Compared to one another, DLB displayed a significant increase in Ruminococcus torques, Bifidobacterium, and Collinsella over PD and a higher concentration of Collinsella over PDD. Ruminococcus torques and Collinsella increase gut permeability, giving pesticides and herbicides from the diet access to underlying gut neurons to cause inflammation, oxidative stress, and LB formation.
When the team quantified the fecal bile acids for each diagnostic group, they discovered that the high Ruminococcus torques and Collinsella associated with DLB also increased ursodeoxycholic acid (UDCA), a microbe-produced secondary bile acid. UDCA decreases inflammation in the substantia nigra, a portion of the brain that controls movement. The team believes this may explain why BLD patients experience some symptoms later than those with PD, thereby providing another differentiating factor.

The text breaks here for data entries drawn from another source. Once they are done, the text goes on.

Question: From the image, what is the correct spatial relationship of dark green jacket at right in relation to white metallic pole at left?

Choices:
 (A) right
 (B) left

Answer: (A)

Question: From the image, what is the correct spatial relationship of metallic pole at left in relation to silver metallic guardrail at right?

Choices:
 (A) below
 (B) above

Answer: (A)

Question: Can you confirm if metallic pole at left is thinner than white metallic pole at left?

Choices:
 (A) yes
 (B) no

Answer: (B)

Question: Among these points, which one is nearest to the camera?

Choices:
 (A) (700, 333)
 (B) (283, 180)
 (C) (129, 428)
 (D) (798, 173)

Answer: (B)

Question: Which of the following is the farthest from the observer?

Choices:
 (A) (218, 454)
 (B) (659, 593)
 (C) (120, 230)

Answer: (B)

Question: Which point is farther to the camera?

PD and DLB Treatment Options
If certain diseases demonstrate a substantial decrease in bacterial concentrations over others, the NUSM team proposed that administering microbes to restore equilibrium may be a therapeutic option. For example, PD patients show a decrease in Collinsella and Ruminococcus torques concentrations compared to other groups. Therefore, increasing those microbes back to a healthy baseline—as opposed to the abnormally high concentration seen in DLB—may be beneficial. “In terms of treatment, the administration of Ruminococcus torques and Collinsella in patients with Parkinson’s is expected to delay neuroinflammation in the substantia nigra,” said Ohno.
The team also observed increased Bifidobacterium in PD patients but quickly determined that PD drugs—catechol-o-methyl-transferase (COMT) inhibitors—caused the increase. Interestingly, patients with PDD demonstrated significantly lower Bifidobacterium concentrations than PD patients, even when both parties were prescribed the same PD drugs. DLB patients also displayed a similar decrease in Bifidobacterium, indicating that this phenomenon may only occur in dementia cases.
“Therapeutic intervention to increase Bifidobacterium may delay the onset and progression of DLB and reduce cognitive dysfunction,” said Ohno. Bifidobacterium administration has already been proven to increase neurogenesis in the central and peripheral nervous systems of Alzheimer’s patients (Beneficial Microbes, DOI: 10.3920/BM2018.0170), suggesting that it could also halt the progression of DLB and PDD.
“Our findings can be used for both diagnosis and treatment,” added Ohno. “The presence of intestinal bacteria unique to DLB may explain why some patients develop Parkinson’s disease, and others develop DLB first. Normalizing the abnormal bacteria shared between DLB and Parkinson's disease may delay the development of both diseases. Improving the gut microbiota is a steppingstone in the treatment of dementia. Our findings may pave the way for the discovery of new and completely different therapeutics.”
The team acknowledges that with just 28 patients, the sample size for DLB warrants more studies with a larger pool. They also aim to conduct a longitudinal study to determine if the associated microbes are causing DLB or if their changes in concentration are merely symptoms. Moving forward, the team seeks to hone their diagnostic skills and design a more exacting therapeutic strategy to predict and treat alpha-synucleinopathies based on an individual’s cognitive and microbiotic profiles.